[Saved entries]
=== Section Start ===
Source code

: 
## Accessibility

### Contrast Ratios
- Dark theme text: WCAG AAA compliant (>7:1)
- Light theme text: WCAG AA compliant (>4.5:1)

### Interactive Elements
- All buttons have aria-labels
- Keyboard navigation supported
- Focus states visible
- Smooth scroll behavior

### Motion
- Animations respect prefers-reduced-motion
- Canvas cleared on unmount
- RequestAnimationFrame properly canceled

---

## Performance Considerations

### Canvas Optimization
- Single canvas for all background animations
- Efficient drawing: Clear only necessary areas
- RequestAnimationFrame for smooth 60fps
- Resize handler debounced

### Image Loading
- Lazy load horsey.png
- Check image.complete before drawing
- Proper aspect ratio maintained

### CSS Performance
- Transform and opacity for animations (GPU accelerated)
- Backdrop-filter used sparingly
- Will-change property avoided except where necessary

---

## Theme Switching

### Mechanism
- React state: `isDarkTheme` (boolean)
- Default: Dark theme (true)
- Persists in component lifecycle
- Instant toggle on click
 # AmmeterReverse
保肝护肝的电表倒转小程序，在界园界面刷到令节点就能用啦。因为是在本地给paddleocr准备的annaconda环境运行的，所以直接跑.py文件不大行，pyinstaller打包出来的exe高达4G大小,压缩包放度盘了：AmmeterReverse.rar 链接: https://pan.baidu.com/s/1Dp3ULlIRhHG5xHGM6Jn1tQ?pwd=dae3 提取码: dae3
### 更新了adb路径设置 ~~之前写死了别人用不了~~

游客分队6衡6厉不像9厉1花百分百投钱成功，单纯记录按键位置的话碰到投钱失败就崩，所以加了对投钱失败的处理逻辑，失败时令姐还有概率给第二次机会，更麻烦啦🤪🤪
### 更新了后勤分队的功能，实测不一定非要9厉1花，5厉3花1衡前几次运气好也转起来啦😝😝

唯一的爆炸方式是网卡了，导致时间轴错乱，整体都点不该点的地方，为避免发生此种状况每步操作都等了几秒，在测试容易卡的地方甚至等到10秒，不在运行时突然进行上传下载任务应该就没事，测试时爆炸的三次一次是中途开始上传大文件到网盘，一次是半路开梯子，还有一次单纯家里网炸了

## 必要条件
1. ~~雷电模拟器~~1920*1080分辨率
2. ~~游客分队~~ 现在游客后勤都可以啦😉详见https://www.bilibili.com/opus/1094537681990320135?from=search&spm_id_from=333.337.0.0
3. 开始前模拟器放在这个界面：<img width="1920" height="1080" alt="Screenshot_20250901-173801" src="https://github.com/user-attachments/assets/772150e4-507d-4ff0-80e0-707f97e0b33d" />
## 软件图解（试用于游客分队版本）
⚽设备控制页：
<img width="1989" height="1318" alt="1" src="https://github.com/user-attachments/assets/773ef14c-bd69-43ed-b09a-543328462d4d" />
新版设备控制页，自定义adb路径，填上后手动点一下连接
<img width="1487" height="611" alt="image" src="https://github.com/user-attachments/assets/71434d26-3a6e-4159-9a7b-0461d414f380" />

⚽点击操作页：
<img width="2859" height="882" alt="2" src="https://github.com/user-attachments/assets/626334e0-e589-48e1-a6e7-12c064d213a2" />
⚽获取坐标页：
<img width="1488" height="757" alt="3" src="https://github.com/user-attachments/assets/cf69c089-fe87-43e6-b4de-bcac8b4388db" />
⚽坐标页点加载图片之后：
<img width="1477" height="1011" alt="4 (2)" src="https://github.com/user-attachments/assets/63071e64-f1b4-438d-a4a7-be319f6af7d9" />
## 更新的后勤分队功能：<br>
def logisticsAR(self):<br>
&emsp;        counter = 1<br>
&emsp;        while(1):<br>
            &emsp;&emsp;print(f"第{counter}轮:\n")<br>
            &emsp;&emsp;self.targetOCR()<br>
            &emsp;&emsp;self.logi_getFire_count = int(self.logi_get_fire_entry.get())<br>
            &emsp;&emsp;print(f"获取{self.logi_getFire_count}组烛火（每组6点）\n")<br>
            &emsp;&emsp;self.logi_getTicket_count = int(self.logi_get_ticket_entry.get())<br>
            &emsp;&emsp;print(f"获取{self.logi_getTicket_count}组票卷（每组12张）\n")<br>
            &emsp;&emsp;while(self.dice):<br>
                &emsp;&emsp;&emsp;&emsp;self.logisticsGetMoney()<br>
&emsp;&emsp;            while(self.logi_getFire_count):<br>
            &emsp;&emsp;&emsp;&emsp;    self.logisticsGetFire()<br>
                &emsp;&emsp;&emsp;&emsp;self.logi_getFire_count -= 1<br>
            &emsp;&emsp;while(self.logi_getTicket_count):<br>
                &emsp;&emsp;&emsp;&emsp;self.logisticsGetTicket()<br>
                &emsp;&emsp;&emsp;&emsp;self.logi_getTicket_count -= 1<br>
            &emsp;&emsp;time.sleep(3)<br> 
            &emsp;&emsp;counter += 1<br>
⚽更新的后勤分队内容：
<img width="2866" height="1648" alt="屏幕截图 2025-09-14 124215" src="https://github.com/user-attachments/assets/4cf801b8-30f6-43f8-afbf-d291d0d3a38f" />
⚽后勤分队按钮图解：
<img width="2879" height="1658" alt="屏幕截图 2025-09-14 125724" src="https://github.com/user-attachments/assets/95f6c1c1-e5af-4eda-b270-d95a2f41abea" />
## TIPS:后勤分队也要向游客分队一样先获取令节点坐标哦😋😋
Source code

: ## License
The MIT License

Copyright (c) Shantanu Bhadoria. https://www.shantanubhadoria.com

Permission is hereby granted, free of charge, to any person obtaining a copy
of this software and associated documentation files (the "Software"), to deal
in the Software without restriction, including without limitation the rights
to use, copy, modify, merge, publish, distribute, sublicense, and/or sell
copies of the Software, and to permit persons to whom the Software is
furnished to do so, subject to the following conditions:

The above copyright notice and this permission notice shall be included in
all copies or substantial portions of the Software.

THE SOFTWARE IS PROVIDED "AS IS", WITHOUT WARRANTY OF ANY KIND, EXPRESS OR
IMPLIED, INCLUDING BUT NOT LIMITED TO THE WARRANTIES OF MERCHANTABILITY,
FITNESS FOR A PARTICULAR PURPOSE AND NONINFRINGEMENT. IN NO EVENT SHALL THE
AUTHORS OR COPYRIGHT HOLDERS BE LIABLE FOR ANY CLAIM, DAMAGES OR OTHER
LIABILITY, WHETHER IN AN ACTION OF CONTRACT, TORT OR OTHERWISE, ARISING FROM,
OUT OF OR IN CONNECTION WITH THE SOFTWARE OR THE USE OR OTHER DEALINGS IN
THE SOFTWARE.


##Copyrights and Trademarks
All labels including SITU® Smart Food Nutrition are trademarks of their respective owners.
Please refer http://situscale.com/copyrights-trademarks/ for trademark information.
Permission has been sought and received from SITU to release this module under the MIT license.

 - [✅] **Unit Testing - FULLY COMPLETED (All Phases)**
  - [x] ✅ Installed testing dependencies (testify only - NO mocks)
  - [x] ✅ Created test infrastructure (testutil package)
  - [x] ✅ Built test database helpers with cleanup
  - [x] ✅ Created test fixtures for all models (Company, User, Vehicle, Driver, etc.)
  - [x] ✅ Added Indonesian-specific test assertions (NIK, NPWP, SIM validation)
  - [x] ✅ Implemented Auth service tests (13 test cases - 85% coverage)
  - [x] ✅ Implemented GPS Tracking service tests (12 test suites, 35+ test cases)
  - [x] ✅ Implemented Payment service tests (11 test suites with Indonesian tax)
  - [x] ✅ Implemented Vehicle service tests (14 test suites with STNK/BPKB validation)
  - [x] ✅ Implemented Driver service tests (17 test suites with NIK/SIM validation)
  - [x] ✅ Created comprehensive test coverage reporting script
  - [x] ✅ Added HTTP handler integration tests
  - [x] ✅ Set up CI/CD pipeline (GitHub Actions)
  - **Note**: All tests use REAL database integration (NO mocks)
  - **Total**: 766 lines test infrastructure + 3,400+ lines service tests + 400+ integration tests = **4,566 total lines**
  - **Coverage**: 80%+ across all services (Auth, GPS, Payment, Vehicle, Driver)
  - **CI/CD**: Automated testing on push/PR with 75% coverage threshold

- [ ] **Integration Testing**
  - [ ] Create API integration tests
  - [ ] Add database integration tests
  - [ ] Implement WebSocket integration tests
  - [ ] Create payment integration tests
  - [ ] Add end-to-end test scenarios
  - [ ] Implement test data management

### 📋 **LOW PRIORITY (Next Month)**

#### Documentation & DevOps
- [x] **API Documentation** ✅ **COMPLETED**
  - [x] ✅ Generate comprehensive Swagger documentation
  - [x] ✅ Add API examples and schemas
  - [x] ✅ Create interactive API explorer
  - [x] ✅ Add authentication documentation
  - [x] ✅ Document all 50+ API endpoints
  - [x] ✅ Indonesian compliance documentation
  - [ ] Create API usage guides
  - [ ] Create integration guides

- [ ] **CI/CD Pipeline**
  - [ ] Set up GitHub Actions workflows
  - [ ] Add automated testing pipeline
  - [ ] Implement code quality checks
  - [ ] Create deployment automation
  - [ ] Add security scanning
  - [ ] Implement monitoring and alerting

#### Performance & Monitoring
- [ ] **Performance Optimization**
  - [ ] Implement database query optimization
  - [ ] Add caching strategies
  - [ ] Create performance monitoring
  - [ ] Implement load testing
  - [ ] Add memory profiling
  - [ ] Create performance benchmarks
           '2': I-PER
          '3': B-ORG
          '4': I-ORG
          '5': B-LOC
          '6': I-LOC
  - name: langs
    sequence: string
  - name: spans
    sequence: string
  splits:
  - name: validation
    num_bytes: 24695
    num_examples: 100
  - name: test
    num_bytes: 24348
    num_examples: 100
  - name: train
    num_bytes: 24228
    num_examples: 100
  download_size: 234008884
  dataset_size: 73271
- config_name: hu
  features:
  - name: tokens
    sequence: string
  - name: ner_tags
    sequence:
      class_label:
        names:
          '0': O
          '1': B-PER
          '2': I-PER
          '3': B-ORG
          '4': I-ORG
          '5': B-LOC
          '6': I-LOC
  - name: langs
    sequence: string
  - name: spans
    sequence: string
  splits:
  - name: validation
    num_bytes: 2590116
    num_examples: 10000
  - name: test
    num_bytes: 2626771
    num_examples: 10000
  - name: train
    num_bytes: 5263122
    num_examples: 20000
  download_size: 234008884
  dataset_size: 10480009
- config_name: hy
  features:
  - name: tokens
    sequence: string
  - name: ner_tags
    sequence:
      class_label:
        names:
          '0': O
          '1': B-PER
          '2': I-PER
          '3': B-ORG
=== Section End ===
→ What you will do
Retype only the stretch of lines above starting at the one with "- [x] ✅ Implemented GPS" and stopping at the one with "- [x] ✅ Implemented Driver", exactly as written, with both kept.

→ Response area
  - [x] ✅ Implemented GPS Tracking service tests (12 test suites, 35+ test cases)
  - [x] ✅ Implemented Payment service tests (11 test suites with Indonesian tax)
  - [x] ✅ Implemented Vehicle service tests (14 test suites with STNK/BPKB validation)
  - [x] ✅ Implemented Driver service tests (17 test suites with NIK/SIM validation)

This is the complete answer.